Our next question comes from Rishi Jaluria.
This is Rich Poland on for Rishi. Thanks for taking my questions. First one is just on the pricing and packaging, you mentioned it’s good for some of those new industry wins and use cases, I think you called out retail and hi-tech in particular. Is there anything else besides the pricing and packaging that you’ve done over the past couple of quarters to help be more suitable for those types of use cases? And just anything now that you could expand on a little bit?
We have made significant strides in automation, including enhancements like Dynamic Backends that streamline Fastly management. We've also focused on security improvements, such as implementing Mutual TLS. Our efforts are aimed at strengthening the platform while making it easier to use and automate. We're committed to simplifying the customer experience to ensure Fastly is not just a powerful cloud platform, but also user-friendly and easy for development. We're seeing a steady increase in the platform's capabilities, and we're particularly excited about recent security improvements. One key area of focus is achieving complete platform unification, as many enterprise verticals, beyond just media, desire a comprehensive edge suite with a single vendor for a straightforward onboarding process. We have made progress in areas like account linking and UI consolidation, and we're confident that the full realization of our platform unification will attract new clients in various expansion sectors.
And then just a follow-up on some of the security products that are rolling out. How should we think about just in terms of like monetization for some of those products? And how does that kind of flow into the model as we think about maybe just generally speaking, but then also as it applies to the pricing and packaging changes.

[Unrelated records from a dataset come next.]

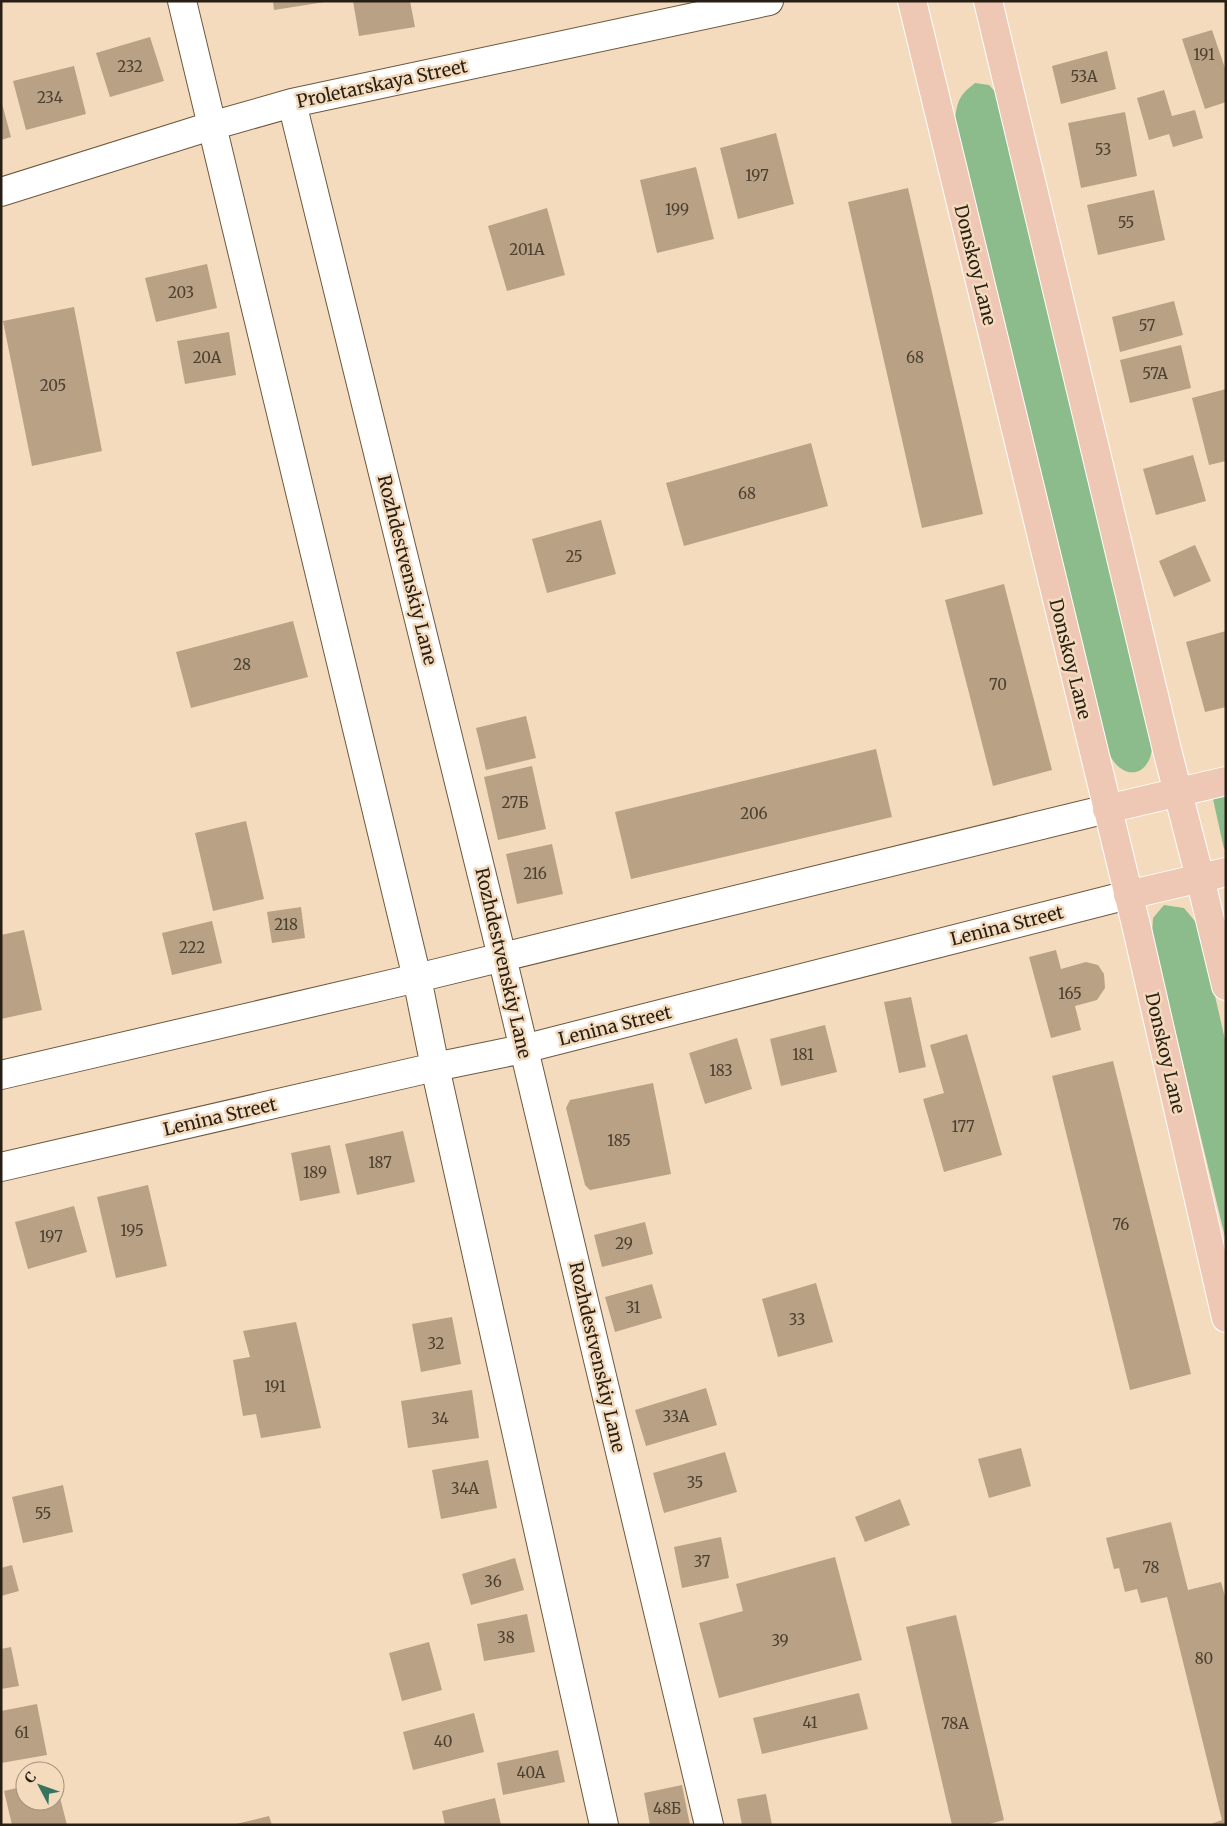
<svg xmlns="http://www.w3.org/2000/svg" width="1227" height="1826" font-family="Merriweather,serif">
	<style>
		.green { fill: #8cbc8b }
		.building { fill: #b8a185 }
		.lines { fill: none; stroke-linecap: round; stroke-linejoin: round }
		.minor-casing { stroke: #6d583e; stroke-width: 30 }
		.major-casing { stroke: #fff; stroke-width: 30 }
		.minor { stroke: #fff; stroke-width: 28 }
		.major { stroke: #efc7b5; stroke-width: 28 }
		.labels { text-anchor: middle; stroke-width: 5; stroke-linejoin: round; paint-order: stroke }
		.number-label { font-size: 15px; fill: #4c4030 }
		.street-label { font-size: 18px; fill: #281f14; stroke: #f4dbbe }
	</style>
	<rect width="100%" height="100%" fill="#f4dbbe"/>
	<path class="green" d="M975,83L989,85L1001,98L1153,745C1152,749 1151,756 1149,760C1140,779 1121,774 1112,759C1108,753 1107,746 1105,740L955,118C958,99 960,95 975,83Z
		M1226,796V848L1224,849L1213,799Z
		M1164,905L1184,908L1199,926L1226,1044V1241L1152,935L1153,918Z"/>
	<path class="building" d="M273,1H325V2L274,10Z
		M353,1H410L415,27L359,36Z
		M1212,30L1226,71V102L1205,109L1182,39Z
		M150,37L164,81L110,97L96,53Z
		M1107,51L1116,89L1061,104L1052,66Z
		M74,66L86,114L26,130L13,81Z
		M1164,90L1172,116L1195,110L1203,138L1173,147L1169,134L1149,140L1137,98Z
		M1,100L11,137L1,140Z
		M1125,112L1137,176L1081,188L1068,123Z
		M776,133L794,204L738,219L720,148Z
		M696,167L714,239L657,253L640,180Z
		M908,188L983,514L922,528L848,202Z
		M1154,190L1165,240L1098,255L1087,205Z
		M547,208L565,275L507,291L488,226Z
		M207,264L217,308L156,322L145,278Z
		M1174,301L1183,335L1120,352L1112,317Z
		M74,307L102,451L32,466L3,321Z
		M229,332L236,375L185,384L177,341Z
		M1181,345L1191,388L1130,403L1120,360Z
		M1226,389V461L1209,465L1192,398Z
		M811,443L828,506L684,546L666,483Z
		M1193,455L1206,501L1156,515L1143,469Z
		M601,520L616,574L547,593L532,539Z
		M1195,545L1211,581L1174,597L1159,561Z
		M1004,584L1052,770L993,786L945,600Z
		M293,621L308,677L191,708L176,652Z
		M1226,631V707L1205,712L1186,642Z
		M526,716L536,758L486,770L476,728Z
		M876,749L892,817L631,879L615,812Z
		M532,766L546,829L498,840L484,777Z
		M246,821L264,899L213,911L195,833Z
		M552,844L563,894L517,904L506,854Z
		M301,907L305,938L272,943L267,912Z
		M212,921L222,963L172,975L162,933Z
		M24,930L42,1010L1,1019V935Z
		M1056,950L1061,969L1086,962L1098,965L1104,974L1105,988L1097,1000L1075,1006L1081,1030L1051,1038L1029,957Z
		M911,997L926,1067L899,1073L884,1002Z
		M825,1025L837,1072L781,1086L770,1039Z
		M967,1034L1002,1155L944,1172L923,1099L944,1093L930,1045Z
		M737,1038L752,1089L705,1104L689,1053Z
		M1113,1061L1191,1374L1130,1390L1052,1076Z
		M653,1083L671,1174L590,1190L585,1185L566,1108L570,1100Z
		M403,1131L415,1182L357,1195L345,1144Z
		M330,1145L340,1193L300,1201L291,1153Z
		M148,1185L167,1266L116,1278L97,1197Z
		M74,1206L87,1252L28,1269L15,1222Z
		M645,1222L653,1254L602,1267L594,1235Z
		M816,1283L833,1342L778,1357L762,1299Z
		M652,1284L662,1318L615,1332L605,1297Z
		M452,1317L461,1364L421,1372L412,1324Z
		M296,1322L321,1428L261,1438L256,1414L243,1416L233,1360L250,1357L243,1331Z
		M706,1388L717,1425L646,1446L635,1410Z
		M472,1390L479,1438L408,1448L401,1401Z
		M1021,1448L1031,1486L989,1498L978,1459Z
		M725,1452L737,1492L664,1513L653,1473Z
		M488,1460L497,1508L441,1519L432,1470Z
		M63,1485L73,1532L23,1543L12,1497Z
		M900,1499L910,1525L865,1542L855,1517Z
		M1171,1522L1188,1590L1221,1582L1226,1600V1825H1208L1222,1820L1167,1597L1141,1603L1137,1589L1125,1592L1119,1568L1114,1569L1106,1538Z
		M721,1537L729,1578L682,1588L674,1547Z
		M835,1557L862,1660L719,1698L699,1623L743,1611L736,1584Z
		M515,1558L524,1590L471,1605L462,1574Z
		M12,1565L19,1591L1,1596V1568Z
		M527,1614L535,1652L484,1661L477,1624Z
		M956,1615L1004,1820L986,1825H952L906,1627Z
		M429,1642L442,1690L402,1701L389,1653Z
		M11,1647L19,1686L1,1689V1649Z
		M859,1693L868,1729L762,1754L753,1718Z
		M37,1704L47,1755L1,1763V1711Z
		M474,1713L484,1752L413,1770L403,1732Z
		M558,1750L565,1782L503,1795L497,1763Z
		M55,1778L67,1825H12L4,1791L25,1786V1801H55Z
		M682,1785L690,1825H650L644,1793Z
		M766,1794L772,1825H742L737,1799Z
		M495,1798L501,1825H445L442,1811Z
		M269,1816L272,1825H237L236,1824Z"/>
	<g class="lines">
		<defs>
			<path id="minor" d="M182,1L417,978L435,1067L604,1825
				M292,103L502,957L709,1825
				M1,192L211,126L292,103L769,1
				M1,1075L417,978L1107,809
				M1,1167L435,1067L523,1049L1128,895"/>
			<path id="major" d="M912,1L1137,929L1226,1318
				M988,1L1167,750L1200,878L1226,986
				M1107,809L1226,781
				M1128,895L1226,872"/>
		</defs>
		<use href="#minor" class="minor-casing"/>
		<use href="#major" class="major-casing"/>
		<use href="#minor" class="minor"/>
		<use href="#major" class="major"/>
	</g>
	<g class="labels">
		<g class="number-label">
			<text x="1204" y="60">191</text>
			<text x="130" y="72">232</text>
			<text x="1084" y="82">53А</text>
			<text x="50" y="103">234</text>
			<text x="1103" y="155">53</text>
			<text x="757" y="181">197</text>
			<text x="677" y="215">199</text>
			<text x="1126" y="228">55</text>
			<text x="527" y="255">201А</text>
			<text x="181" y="298">203</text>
			<text x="1147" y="331">57</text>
			<text x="207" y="363">20А</text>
			<text x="915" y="363">68</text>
			<text x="1155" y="379">57А</text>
			<text x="53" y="391">205</text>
			<text x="747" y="499">68</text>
			<text x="574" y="562">25</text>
			<text x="242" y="670">28</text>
			<text x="998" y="690">70</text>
			<text x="515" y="808">27Б</text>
			<text x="754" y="819">206</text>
			<text x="535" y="879">216</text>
			<text x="286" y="930">218</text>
			<text x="192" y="953">222</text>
			<text x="1070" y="999">165</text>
			<text x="803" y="1060">181</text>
			<text x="721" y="1076">183</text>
			<text x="963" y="1132">177</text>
			<text x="619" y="1146">185</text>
			<text x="380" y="1168">187</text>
			<text x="315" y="1178">189</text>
			<text x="1121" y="1230">76</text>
			<text x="132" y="1236">195</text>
			<text x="51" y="1242">197</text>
			<text x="624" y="1249">29</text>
			<text x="633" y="1313">31</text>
			<text x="797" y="1325">33</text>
			<text x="436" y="1349">32</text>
			<text x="275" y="1392">191</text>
			<text x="676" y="1422">33А</text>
			<text x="440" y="1424">34</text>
			<text x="695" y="1488">35</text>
			<text x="465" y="1494">34А</text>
			<text x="43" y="1519">55</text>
			<text x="702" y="1567">37</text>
			<text x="1151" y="1573">78</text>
			<text x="493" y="1587">36</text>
			<text x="506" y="1643">38</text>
			<text x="780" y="1646">39</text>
			<text x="1204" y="1664">80</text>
			<text x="810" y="1728">41</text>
			<text x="955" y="1729">78А</text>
			<text x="22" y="1738">61</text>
			<text x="443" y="1747">40</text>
			<text x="531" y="1778">40А</text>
			<text x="667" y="1814">48Б</text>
		</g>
		<g class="street-label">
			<text transform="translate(382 84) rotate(-12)" y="6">Proletarskaya Street</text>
			<text transform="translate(975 265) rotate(76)" y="6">Donskoy Lane</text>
			<text transform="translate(407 570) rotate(76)" y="6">Rozhdestvenskiy Lane</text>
			<text transform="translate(1070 659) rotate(76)" y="6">Donskoy Lane</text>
			<text transform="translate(1007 926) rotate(-14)" y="6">Lenina Street</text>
			<text transform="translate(503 963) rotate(77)" y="6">Rozhdestvenskiy Lane</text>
			<text transform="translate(615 1026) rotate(-14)" y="6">Lenina Street</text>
			<text transform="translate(1165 1053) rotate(77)" y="6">Donskoy Lane</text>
			<text transform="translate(220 1117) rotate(-13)" y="6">Lenina Street</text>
			<text transform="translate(597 1357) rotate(77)" y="6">Rozhdestvenskiy Lane</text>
		</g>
	</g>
	<rect width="1227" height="1826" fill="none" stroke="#281f14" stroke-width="5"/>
	<g transform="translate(40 1786) rotate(311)"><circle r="24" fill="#f4dbbe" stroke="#a2907a"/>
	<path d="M0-4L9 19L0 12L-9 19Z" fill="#367460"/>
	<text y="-8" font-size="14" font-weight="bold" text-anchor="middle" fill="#281f14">С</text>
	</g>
</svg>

Sure. We aim to offer our web application security solution as a unified package, particularly with our new modern packaging options. This includes DDoS protection, anti-bot mitigation, and Next-Gen WAF as part of one consistent offering. We do sell these products a la carte, but we expect to increasingly bundle them together as a package for web application security. The TLS and certificate solution is typically sold alongside the CDN, which simplifies things, especially for users who manage multiple web presences. However, I believe that will still be offered separately. Essentially, we see our core security solutions being packaged together, while items like TLS and certificate management will continue to be sold individually.
And that looks like all of our questions. I would now like to turn it back over to Todd and the team.
Thanks so much. Before we close the call, I want to thank our employees, our customers, our partners, and our investors. We remain as committed as ever to make the internet a better place where all experiences are fast, safe, and engaging. Moving forward, we remain focused on execution and bringing lasting growth to our business and delivering value to all of our shareholders. Thank you so much for your time today.
That concludes today’s call. Have a pleasant day.